**TAREFA A CUMPRIR:**
Retome o trecho sobre a lâmpada que Erico Verissimo segurou em menino e dê continuidade a ele a partir da última frase.

**TRECHO:**
....

Quero aqui recordar, brevemente, uma história contada por Erico Verissimo. Disse ele que, numa noite de 1916, em Cruz Alta, aos 11 anos, foi chamado à sala de curativos da farmácia de seu pai. Pediram-lhe que segurasse uma lâmpada enquanto tratavam os graves ferimentos de um homem que fora espancado violentamente pela polícia. Mesmo nauseado e horrorizado, o menino empunhou a lâmpada até o final. Mais tarde, Erico diria que “naquela noite nasceu em mim o sentimento de justiça, de repugnância pela violência, que me domina até hoje”. Com base nessa história, ele dizia que os que escrevem devem manter firme uma lâmpada para iluminar o mundo, “evitando que sobre ele caia a escuridão”.

....

**LISTAGEM APRESENTADA:**
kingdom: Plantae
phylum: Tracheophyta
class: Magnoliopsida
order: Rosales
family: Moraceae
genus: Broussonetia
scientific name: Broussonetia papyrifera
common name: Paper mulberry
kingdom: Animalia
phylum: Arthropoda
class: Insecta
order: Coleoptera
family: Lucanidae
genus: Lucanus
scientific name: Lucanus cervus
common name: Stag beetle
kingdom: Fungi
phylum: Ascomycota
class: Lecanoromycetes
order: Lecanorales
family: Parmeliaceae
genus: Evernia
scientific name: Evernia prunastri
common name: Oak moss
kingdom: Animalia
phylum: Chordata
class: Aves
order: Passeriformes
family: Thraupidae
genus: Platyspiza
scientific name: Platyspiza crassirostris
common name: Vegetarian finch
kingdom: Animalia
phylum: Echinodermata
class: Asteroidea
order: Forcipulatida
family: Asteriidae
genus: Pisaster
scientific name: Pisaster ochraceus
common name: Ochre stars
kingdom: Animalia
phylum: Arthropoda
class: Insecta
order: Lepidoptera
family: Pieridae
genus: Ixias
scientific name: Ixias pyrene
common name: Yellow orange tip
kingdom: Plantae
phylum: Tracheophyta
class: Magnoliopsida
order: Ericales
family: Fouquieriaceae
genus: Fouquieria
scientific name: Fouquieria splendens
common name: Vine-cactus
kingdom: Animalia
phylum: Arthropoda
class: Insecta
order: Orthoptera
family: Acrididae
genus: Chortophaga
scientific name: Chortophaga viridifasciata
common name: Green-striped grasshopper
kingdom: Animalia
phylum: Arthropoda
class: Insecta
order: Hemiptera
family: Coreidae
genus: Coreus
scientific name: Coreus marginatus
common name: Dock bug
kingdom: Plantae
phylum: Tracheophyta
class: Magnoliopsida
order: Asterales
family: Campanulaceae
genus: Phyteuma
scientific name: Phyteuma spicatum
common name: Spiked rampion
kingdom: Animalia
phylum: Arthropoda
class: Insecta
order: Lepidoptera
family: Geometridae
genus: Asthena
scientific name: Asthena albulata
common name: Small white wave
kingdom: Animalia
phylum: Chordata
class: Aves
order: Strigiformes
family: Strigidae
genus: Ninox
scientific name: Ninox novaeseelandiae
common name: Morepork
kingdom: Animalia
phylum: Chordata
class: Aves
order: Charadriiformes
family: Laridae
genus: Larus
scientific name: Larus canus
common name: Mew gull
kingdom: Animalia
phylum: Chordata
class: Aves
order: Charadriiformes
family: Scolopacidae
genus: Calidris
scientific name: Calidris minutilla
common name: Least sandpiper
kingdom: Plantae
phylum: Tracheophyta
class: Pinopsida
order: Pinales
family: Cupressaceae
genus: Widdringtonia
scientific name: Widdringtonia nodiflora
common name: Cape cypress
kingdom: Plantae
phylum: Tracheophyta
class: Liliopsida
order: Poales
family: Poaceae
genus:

....

**RESULTADO DA TAREFA:**
Desde muito jovem, Erico teve pesados encargos sobre seus ombros. Aos 17 anos, assumiu o papel de chefe de família, trabalhando em um armazém. Transferiu-se, depois, para uma agência bancária. Por essa época, sua vocação literária ainda não se firmara. Tinha também inclinação para as artes plásticas, pensava em ser pintor. A seguir, tornou-se sócio de uma farmácia. Dá início, então, ao namoro com Mafalda, com quem iria casar-se em 1931, e com quem teve dois filhos, Clarissa e Luis Fernando.

Em 1928, estreou com o conto Ladrões de Gado, publicado na Revista do Globo. Em 1930, transferiu-se para a capital e ingressou como redator naquela revista. Pouco depois, assumiu o cargo de Secretário do Departamento Editorial da Livraria do Globo, a convite do editor Henrique Bertaso.

Sua carreira literária se inicia, em 1932, com a edição de Fantoches, coletânea de contos. No ano seguinte publica Clarissa. Em 1934, conquista com o romance Música ao Longe o Prêmio Machado de Assis. No ano seguinte, publica seu livro Caminhos Cruzados. Mas, foi com Olhai os Lírios do Campo, em 1938, que seu nome tornou-se verdadeiramente popular em todo o Brasil.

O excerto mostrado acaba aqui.